Segment Start: Working data

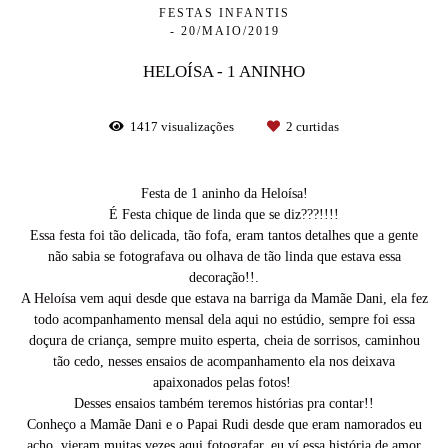
FESTAS INFANTIS
20/MAIO/2019
HELOÍSA - 1 ANINHO
1417
visualizações
2
curtidas
Festa de 1 aninho da Heloísa!
É Festa chique de linda que se diz???!!!!
Essa festa foi tão delicada, tão fofa, eram tantos detalhes que a gente
não sabia se fotografava ou olhava de tão linda que estava essa
decoração!!.
A Heloísa vem aqui desde que estava na barriga da Mamãe Dani, ela fez
todo acompanhamento mensal dela aqui no estúdio, sempre foi essa
doçura de criança, sempre muito esperta, cheia de sorrisos, caminhou
tão cedo, nesses ensaios de acompanhamento ela nos deixava
apaixonados pelas fotos!
Desses ensaios também teremos histórias pra contar!!
Conheço a Mamãe Dani e o Papai Rudi desde que eram namorados eu
acho, vieram muitas vezes aqui fotografar, eu ví essa história de amor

Segment End: Working data

▸ What to do:
Having located the line containing "Conheço a Mamãe", set it down along with every line after it through the end of the data, reproducing each exactly.

▸ Response to this exercise:
Conheço a Mamãe Dani e o Papai Rudi desde que eram namorados eu
acho, vieram muitas vezes aqui fotografar, eu ví essa história de amor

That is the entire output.